NA DELEGACIA
Você sabe com quem está falando?
Hoje em dia, denunciar um crime pode se tornar um ato antidemocrático. Leia a crônica de Silvio Grimaldo, diretor do BSM
A mulher chega na delegacia:
— Quero relatar um estupro!
— Quem é a vítima? — pergunta o delegado.
— Eu!
— E o estuprador?
— Não sei bem, era careca, alto, vestia Prada.
— Humm. Você tem provas?
— Sim. Tem as marcas no meu corpo. Tem o vídeo da câmera de segurança do... estacionamento, que mostra o momento em que ele me agarrou. Eu o arranhei, deve dar para fazer exame de DNA com a pele dele nas minhas unhas.
— Isso é ridículo, não prova nada.
— Mas tem o vídeo dele me atacando, olha aí!
— Humm... A senhora chama isso de ataque? No máximo um esbarrão.
— Ele me jogou no banco do carro e rasgou minha roupa.
— É muito vago, isso não é documentação crível. São dados genéricos. Mas falando em roupa, a senhora estava vestida assim?
— Assim como?
— Assim, com essa saia e esse decote?
— Sim. Mas o que iss...
— Humm...
— Humm o quê?
— Mas também, né?
— Oi?
— Sai assim e não quer ser estuprada?
— Agora então é minha culpa?
— De quem mais seria? A senhora saiu com clara finalidade de tumultuar a paz do sujeito. Aliás, vou investigar isso aí, a senhora não pode provocar as pessoas desse jeito.
— Mas ele que me atacou, eu não fiz nada...
— É o que a senhora diz, mas a lei diz outra coisa, a lei diz que a senhora quer confundir a cabeça das pessoas e criar pânico com essa teoria da conspiração de que há um estuprador por aí!
- Mas é você que está dizendo isso!
— Exatamente.
— Absurdo! Você não é a lei, é só um delegado.
— Pelo jeito, além de tumultuar o sossego das pessoas, espalha fakenews. Vou ter que colocá-la no inquérito da...

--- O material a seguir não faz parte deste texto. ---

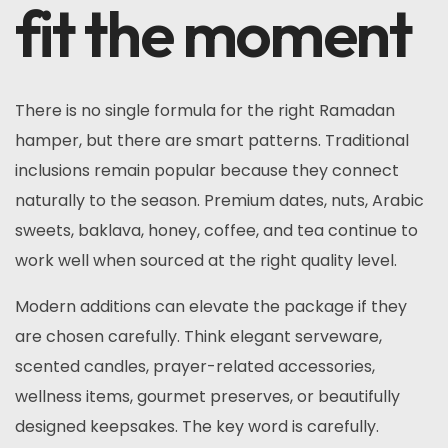
fit the moment
There is no single formula for the right Ramadan
hamper, but there are smart patterns. Traditional
inclusions remain popular because they connect
naturally to the season. Premium dates, nuts, Arabic
sweets, baklava, honey, coffee, and tea continue to
work well when sourced at the right quality level.
Modern additions can elevate the package if they
are chosen carefully. Think elegant serveware,
scented candles, prayer-related accessories,
wellness items, gourmet preserves, or beautifully
designed keepsakes. The key word is carefully.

— Você tá louco! Tá achando que é rei?
— Imperador...
— Como?
— Pelo jeito a senhora não assiste a CNN, né?
— Não, claro que não, trabalho o dia todo.
— Ah, logo vi que era bolsonarista...
— ???
— Me diga, se a senhora foi supostamente estuprada, violentada, como chegou aqui?

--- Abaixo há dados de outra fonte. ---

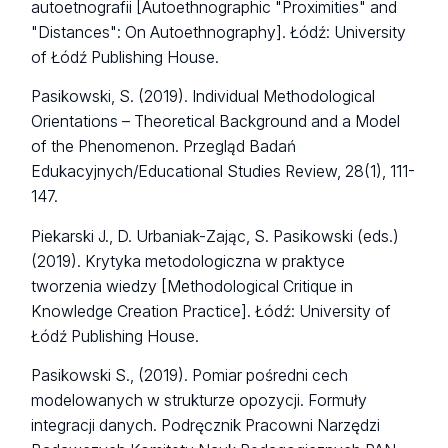
autoetnografii [Autoethnographic "Proximities" and
"Distances": On Autoethnography]. Łódź: University
of Łódź Publishing House.
Pasikowski, S. (2019). Individual Methodological
Orientations – Theoretical Background and a Model
of the Phenomenon. Przegląd Badań
Edukacyjnych/Educational Studies Review, 28(1), 111-
147.
Piekarski J., D. Urbaniak-Zając, S. Pasikowski (eds.)
(2019). Krytyka metodologiczna w praktyce
tworzenia wiedzy [Methodological Critique in
Knowledge Creation Practice]. Łódź: University of
Łódź Publishing House.
Pasikowski S., (2019). Pomiar pośredni cech
modelowanych w strukturze opozycji. Formuły
integracji danych. Podręcznik Pracowni Narzędzi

— Uma colega da firma me encontrou no estacionamento e me trouxe até a delegacia.
— No carro dela?
— Que isso tem a ver?
— A lei é clara, senhora. No carro dela?
— Não sei, acho que no carro da firma.
— Agora, no meio da tarde, durante o expediente?
— Sim, logo depois dele me...
— Humm.
— ???
— É claro desvio de finalidade, tanto do carro da firma quanto da colega de trabalho. Abusar da função e do cargo para resolver problemas pessoais... Vamos investigar.
— Mas isso é uma loucura.
— A senhora vai continuar com esses ataques?
— Ataques? Eu que fui atacada e vocês não vão fazer nada!
— Isso não é nossa responsabilidade. A senhora que deveria tomar cuidado para não ser estuprada.
— E ainda me acusa! Você é um incompetente.
— É inegável que a senhora põe em dúvida a lisura do nosso trabalho, num ataque ao estado democrático de direito. Será investigada por ataques antidemocráticos.
— Absurdo... Loucura... Quero falar com seu chefe.
— Não tenho chefe. Eu sou o chefe. Eu que mando aqui. Você sabe com quem está falando?
— Deve haver alguma instância superior onde eu possa reclamar, buscar meu direito, buscar justiça!
— (risos contidos) De fato, há.
— Então vou até às últimas consequências.
— A senhora pode tentar, mas eu que mando lá também.
— Então não há o que fazer?
— Posso dar um conselho de amigo?
— (chorando) Sim...
— É possível reclamar por lá, mas provavelmente a senhora será estuprada novamente.
— Silvio Grimaldo é cientista político e diretor de conteúdo do BSM.